> SOURCE DATA
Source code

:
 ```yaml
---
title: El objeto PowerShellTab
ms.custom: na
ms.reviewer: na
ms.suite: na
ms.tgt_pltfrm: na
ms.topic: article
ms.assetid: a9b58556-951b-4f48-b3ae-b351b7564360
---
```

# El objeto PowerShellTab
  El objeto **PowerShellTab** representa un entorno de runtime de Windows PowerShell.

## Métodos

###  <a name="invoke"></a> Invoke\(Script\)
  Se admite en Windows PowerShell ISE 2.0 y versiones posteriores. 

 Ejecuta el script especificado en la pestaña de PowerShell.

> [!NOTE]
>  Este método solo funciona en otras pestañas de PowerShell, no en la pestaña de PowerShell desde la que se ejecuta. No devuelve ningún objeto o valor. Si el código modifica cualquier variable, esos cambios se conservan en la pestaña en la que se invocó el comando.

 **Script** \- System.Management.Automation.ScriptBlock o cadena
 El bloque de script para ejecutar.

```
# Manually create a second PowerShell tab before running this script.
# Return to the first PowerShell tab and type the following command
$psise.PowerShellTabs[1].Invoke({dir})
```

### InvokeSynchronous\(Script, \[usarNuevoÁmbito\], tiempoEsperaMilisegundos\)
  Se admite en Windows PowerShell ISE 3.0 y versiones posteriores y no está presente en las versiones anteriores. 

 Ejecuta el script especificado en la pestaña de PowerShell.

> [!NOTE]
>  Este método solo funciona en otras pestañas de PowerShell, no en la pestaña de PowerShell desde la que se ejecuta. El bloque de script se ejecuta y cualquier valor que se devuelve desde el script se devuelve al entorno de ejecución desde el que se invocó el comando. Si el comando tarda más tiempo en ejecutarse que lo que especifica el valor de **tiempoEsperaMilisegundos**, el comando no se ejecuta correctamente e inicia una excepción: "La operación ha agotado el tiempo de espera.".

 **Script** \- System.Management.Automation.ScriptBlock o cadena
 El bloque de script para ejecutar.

> WHAT YOU SHOULD DO
Could you reproduce all the records exactly?

> THE ANSWER
Source code

:
 ```yaml
---
title: El objeto PowerShellTab
ms.custom: na
ms.reviewer: na
ms.suite: na
ms.tgt_pltfrm: na
ms.topic: article
ms.assetid: a9b58556-951b-4f48-b3ae-b351b7564360
---
```

# El objeto PowerShellTab
  El objeto **PowerShellTab** representa un entorno de runtime de Windows PowerShell.

## Métodos

###  <a name="invoke"></a> Invoke\(Script\)
  Se admite en Windows PowerShell ISE 2.0 y versiones posteriores. 

 Ejecuta el script especificado en la pestaña de PowerShell.

> [!NOTE]
>  Este método solo funciona en otras pestañas de PowerShell, no en la pestaña de PowerShell desde la que se ejecuta. No devuelve ningún objeto o valor. Si el código modifica cualquier variable, esos cambios se conservan en la pestaña en la que se invocó el comando.

 **Script** \- System.Management.Automation.ScriptBlock o cadena
 El bloque de script para ejecutar.

```
# Manually create a second PowerShell tab before running this script.
# Return to the first PowerShell tab and type the following command
$psise.PowerShellTabs[1].Invoke({dir})
```

### InvokeSynchronous\(Script, \[usarNuevoÁmbito\], tiempoEsperaMilisegundos\)
  Se admite en Windows PowerShell ISE 3.0 y versiones posteriores y no está presente en las versiones anteriores. 

 Ejecuta el script especificado en la pestaña de PowerShell.

> [!NOTE]
>  Este método solo funciona en otras pestañas de PowerShell, no en la pestaña de PowerShell desde la que se ejecuta. El bloque de script se ejecuta y cualquier valor que se devuelve desde el script se devuelve al entorno de ejecución desde el que se invocó el comando. Si el comando tarda más tiempo en ejecutarse que lo que especifica el valor de **tiempoEsperaMilisegundos**, el comando no se ejecuta correctamente e inicia una excepción: "La operación ha agotado el tiempo de espera.".

 **Script** \- System.Management.Automation.ScriptBlock o cadena
 El bloque de script para ejecutar.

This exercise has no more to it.